**WRITTEN PROBLEM**
Print every line of the entries below without any changes, and leave out the pictures.

[Stored data entries]

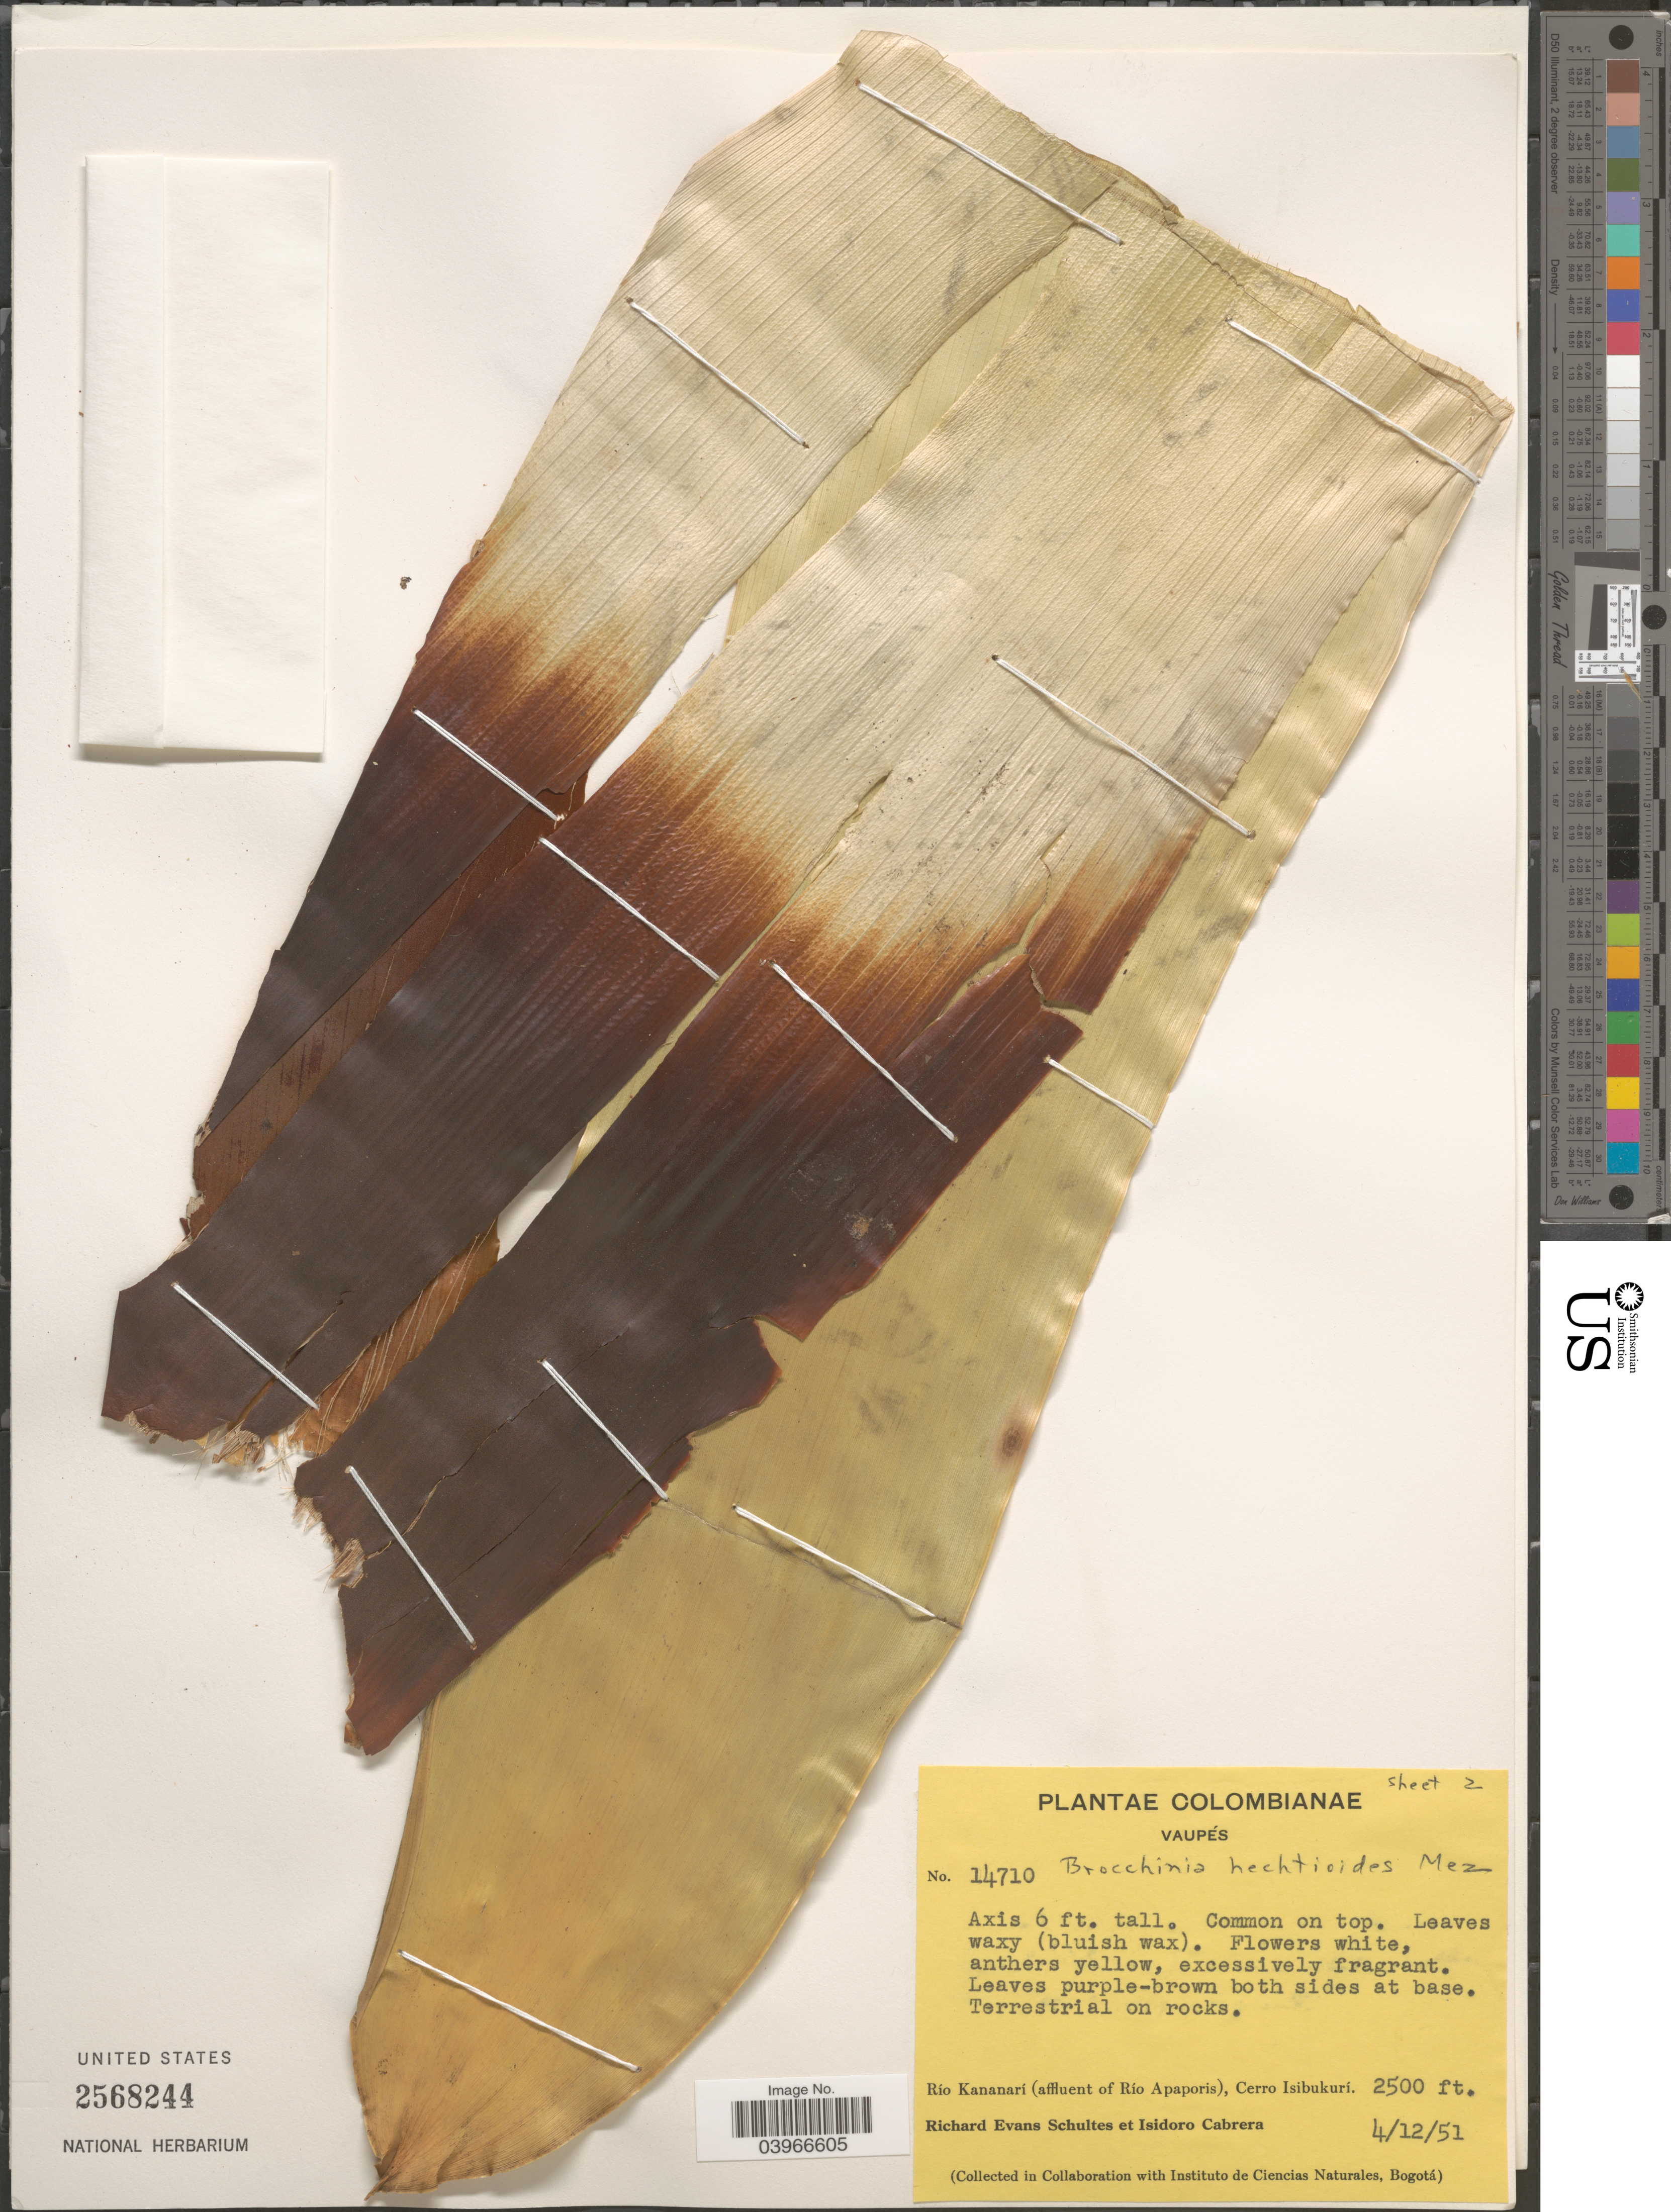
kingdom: Plantae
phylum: Tracheophyta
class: Liliopsida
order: Poales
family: Bromeliaceae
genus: Brocchinia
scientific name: Brocchinia hechtioides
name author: Mez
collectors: R. E. Schultes & I. Cabrera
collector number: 14710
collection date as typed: Transcribed d/m/y: 4/12/51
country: Colombia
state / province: Vaupés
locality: Río Kananarí (affluent of Río Apaporis), Cerro Isibukurí.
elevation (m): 762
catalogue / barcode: US 2568244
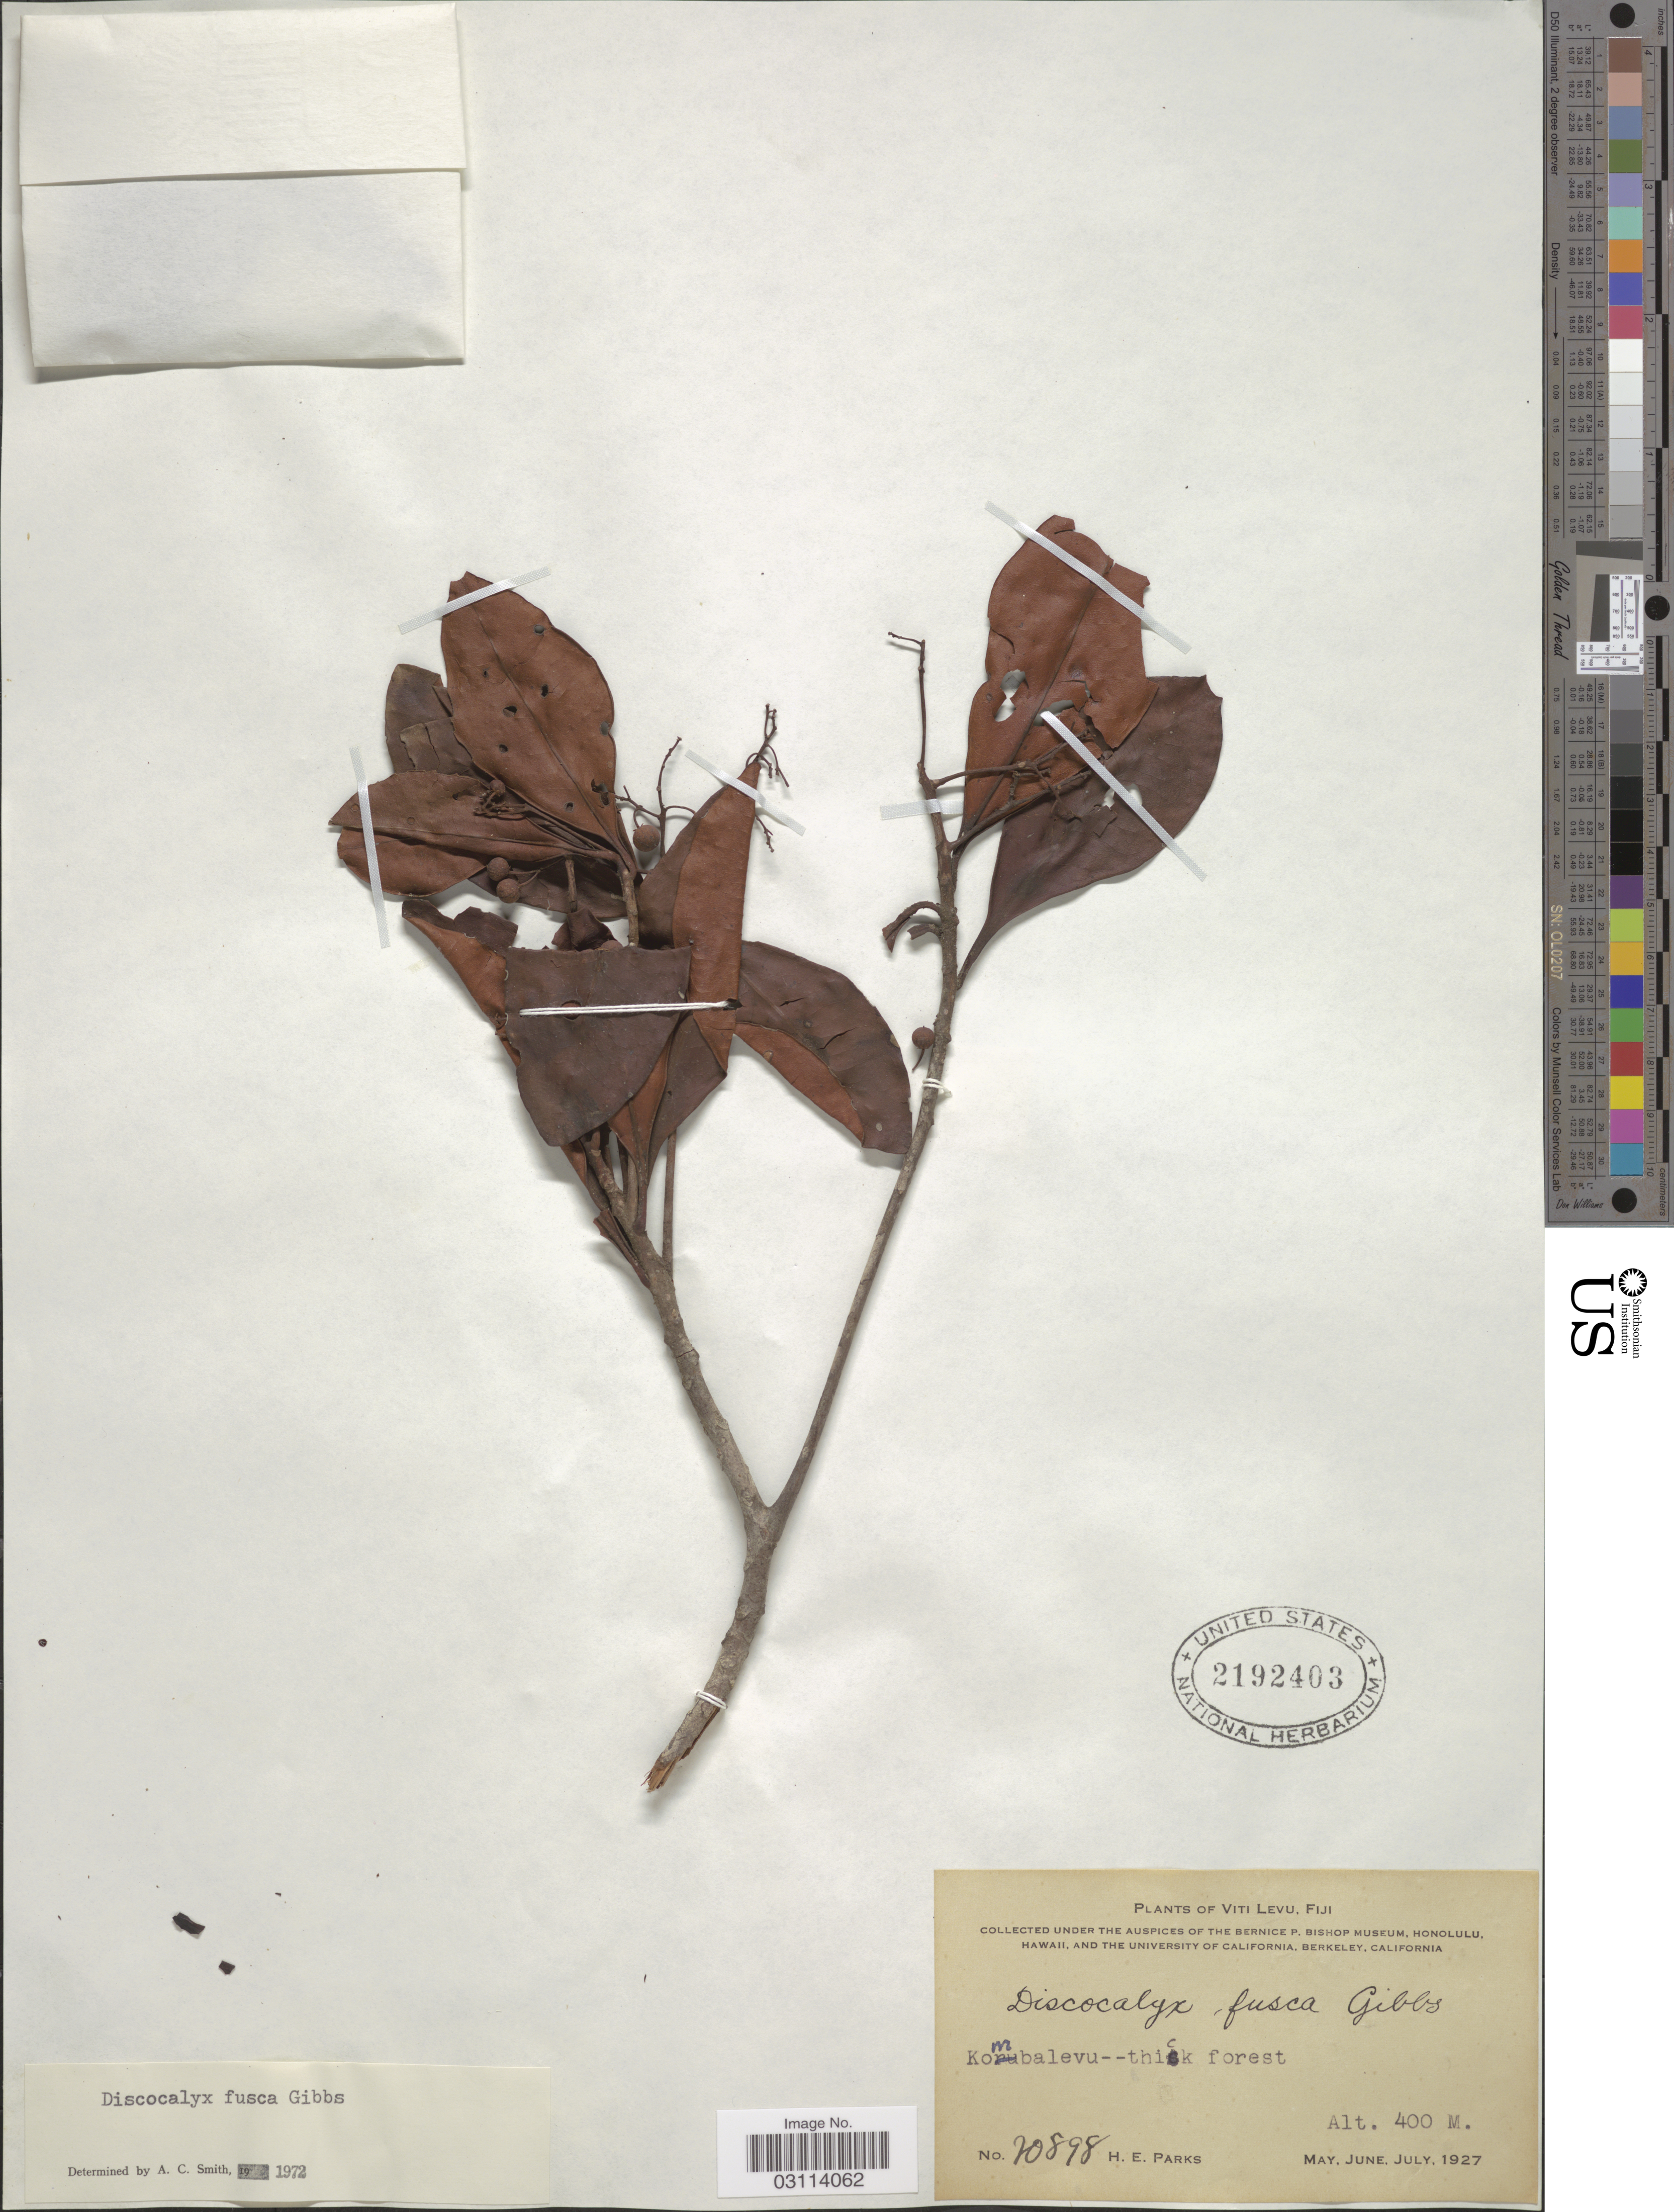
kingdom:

**RESULT**
kingdom: Plantae
phylum: Tracheophyta
class: Liliopsida
order: Poales
family: Bromeliaceae
genus: Brocchinia
scientific name: Brocchinia hechtioides
name author: Mez
collectors: R. E. Schultes & I. Cabrera
collector number: 14710
collection date as typed: Transcribed d/m/y: 4/12/51
country: Colombia
state / province: Vaupés
locality: Río Kananarí (affluent of Río Apaporis), Cerro Isibukurí.
elevation (m): 762
catalogue / barcode: US 2568244
kingdom:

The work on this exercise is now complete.